Canucks to continue filming incentives

Lower wages, tax credits could cut prod'n costs by 25%

TORONTO — Canada has no intention of backpedaling on its generous tax credit and incentives for Americans shooting north of the border, Prime Minister Jean Chretien told a group of Hollywood mavens Friday in Los Angeles.

“There was some debate around the issue of tax credits,” said the prime minister’s spokesman, Duncan Fulton, “and we don’t apologize for it. It allows us to be competitive.”

Chretien took part in a roundtable discussion with Motion Picture Assn. of America prexy Jack Valenti and reps from Columbia TriStar and the Film and Television Action Committee, a group formed specifically to tackle runaway production.

“The issue was raised with the Canadian delegation; it’s something that is on the minds of the California industry,” Fulton said. “The Canadian delegation explained their point of view, and there might have been an agreement to disagree.”

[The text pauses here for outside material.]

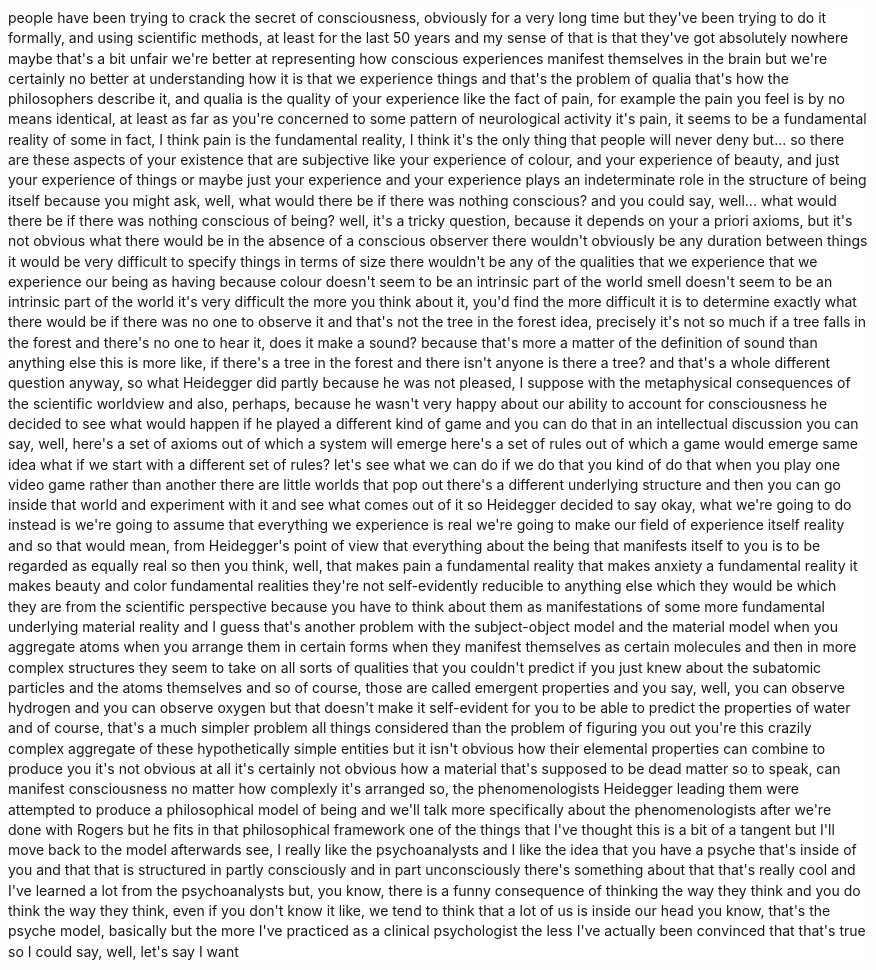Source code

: people have been trying to crack the secret of consciousness, obviously for a very long time but they've been trying to do it formally, and using scientific methods, at least for the last 50 years and my sense of that is that they've got absolutely nowhere maybe that's a bit unfair we're better at representing how conscious experiences manifest themselves in the brain but we're certainly no better at understanding how it is that we experience things and that's the problem of qualia that's how the philosophers describe it, and qualia is the quality of your experience like the fact of pain, for example the pain you feel is by no means identical, at least as far as you're concerned to some pattern of neurological activity it's pain, it seems to be a fundamental reality of some in fact, I think pain is the fundamental reality, I think it's the only thing that people will never deny but... so there are these aspects of your existence that are subjective like your experience of colour, and your experience of beauty, and just your experience of things or maybe just your experience and your experience plays an indeterminate role in the structure of being itself because you might ask, well, what would there be if there was nothing conscious? and you could say, well... what would there be if there was nothing conscious of being? well, it's a tricky question, because it depends on your a priori axioms, but it's not obvious what there would be in the absence of a conscious observer there wouldn't obviously be any duration between things it would be very difficult to specify things in terms of size there wouldn't be any of the qualities that we experience that we experience our being as having because colour doesn't seem to be an intrinsic part of the world smell doesn't seem to be an intrinsic part of the world it's very difficult the more you think about it, you'd find the more difficult it is to determine exactly what there would be if there was no one to observe it and that's not the tree in the forest idea, precisely it's not so much if a tree falls in the forest and there's no one to hear it, does it make a sound? because that's more a matter of the definition of sound than anything else this is more like, if there's a tree in the forest and there isn't anyone is there a tree? and that's a whole different question anyway, so what Heidegger did partly because he was not pleased, I suppose with the metaphysical consequences of the scientific worldview and also, perhaps, because he wasn't very happy about our ability to account for consciousness he decided to see what would happen if he played a different kind of game and you can do that in an intellectual discussion you can say, well, here's a set of axioms out of which a system will emerge here's a set of rules out of which a game would emerge same idea what if we start with a different set of rules? let's see what we can do if we do that you kind of do that when you play one video game rather than another there are little worlds that pop out there's a different underlying structure and then you can go inside that world and experiment with it and see what comes out of it so Heidegger decided to say okay, what we're going to do instead is we're going to assume that everything we experience is real we're going to make our field of experience itself reality and so that would mean, from Heidegger's point of view that everything about the being that manifests itself to you is to be regarded as equally real so then you think, well, that makes pain a fundamental reality that makes anxiety a fundamental reality it makes beauty and color fundamental realities they're not self-evidently reducible to anything else which they would be which they are from the scientific perspective because you have to think about them as manifestations of some more fundamental underlying material reality and I guess that's another problem with the subject-object model and the material model when you aggregate atoms when you arrange them in certain forms when they manifest themselves as certain molecules and then in more complex structures they seem to take on all sorts of qualities that you couldn't predict if you just knew about the subatomic particles and the atoms themselves and so of course, those are called emergent properties and you say, well, you can observe hydrogen and you can observe oxygen but that doesn't make it self-evident for you to be able to predict the properties of water and of course, that's a much simpler problem all things considered than the problem of figuring you out you're this crazily complex aggregate of these hypothetically simple entities but it isn't obvious how their elemental properties can combine to produce you it's not obvious at all it's certainly not obvious how a material that's supposed to be dead matter so to speak, can manifest consciousness no matter how complexly it's arranged so, the phenomenologists Heidegger leading them were attempted to produce a philosophical model of being and we'll talk more specifically about the phenomenologists after we're done with Rogers but he fits in that philosophical framework one of the things that I've thought this is a bit of a tangent but I'll move back to the model afterwards see, I really like the psychoanalysts and I like the idea that you have a psyche that's inside of you and that that is structured in partly consciously and in part unconsciously there's something about that that's really cool and I've learned a lot from the psychoanalysts but, you know, there is a funny consequence of thinking the way they think and you do think the way they think, even if you don't know it like, we tend to think that a lot of us is inside our head you know, that's the psyche model, basically but the more I've practiced as a clinical psychologist the less I've actually been convinced that that's true so I could say, well, let's say I want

Chretien said that Canadian and provincial incentives are comparable to those offered in other territories, including some American states, Australia and New Zealand.

In addition to the low Canadian dollar, filmmakers coming to Canada enjoy lower wages and tax credits and incentives, which can cut a production’s costs by 25%.

L.A. was the last stop on the group’s four-day trade visit through the U.S. Accompanying Chretien were four Western premieres, three territorial leaders and more than 190 delegates traveling under the “Team Canada” banner.

Rally in Hollywood

About 200 supporters of the countervailing tariff petition attended a rally Sunday afternoon at the Hollywood Bowl as cold weather and a last-minute change of venue held down attendance. Speakers included SAG Secretary Elliott Gould, treasurer Kent McCord, cinematographer Haskell Wexler and L.A. city councilmen Eric Garcetti and Tom Labonge.

Supporters of the petition plan to deliver the formal filing at the U.S. Commerce Department in Washington, D.C. on Tuesday.

“There is a lot of support for this investigation among the working people in the unions,” McCord said.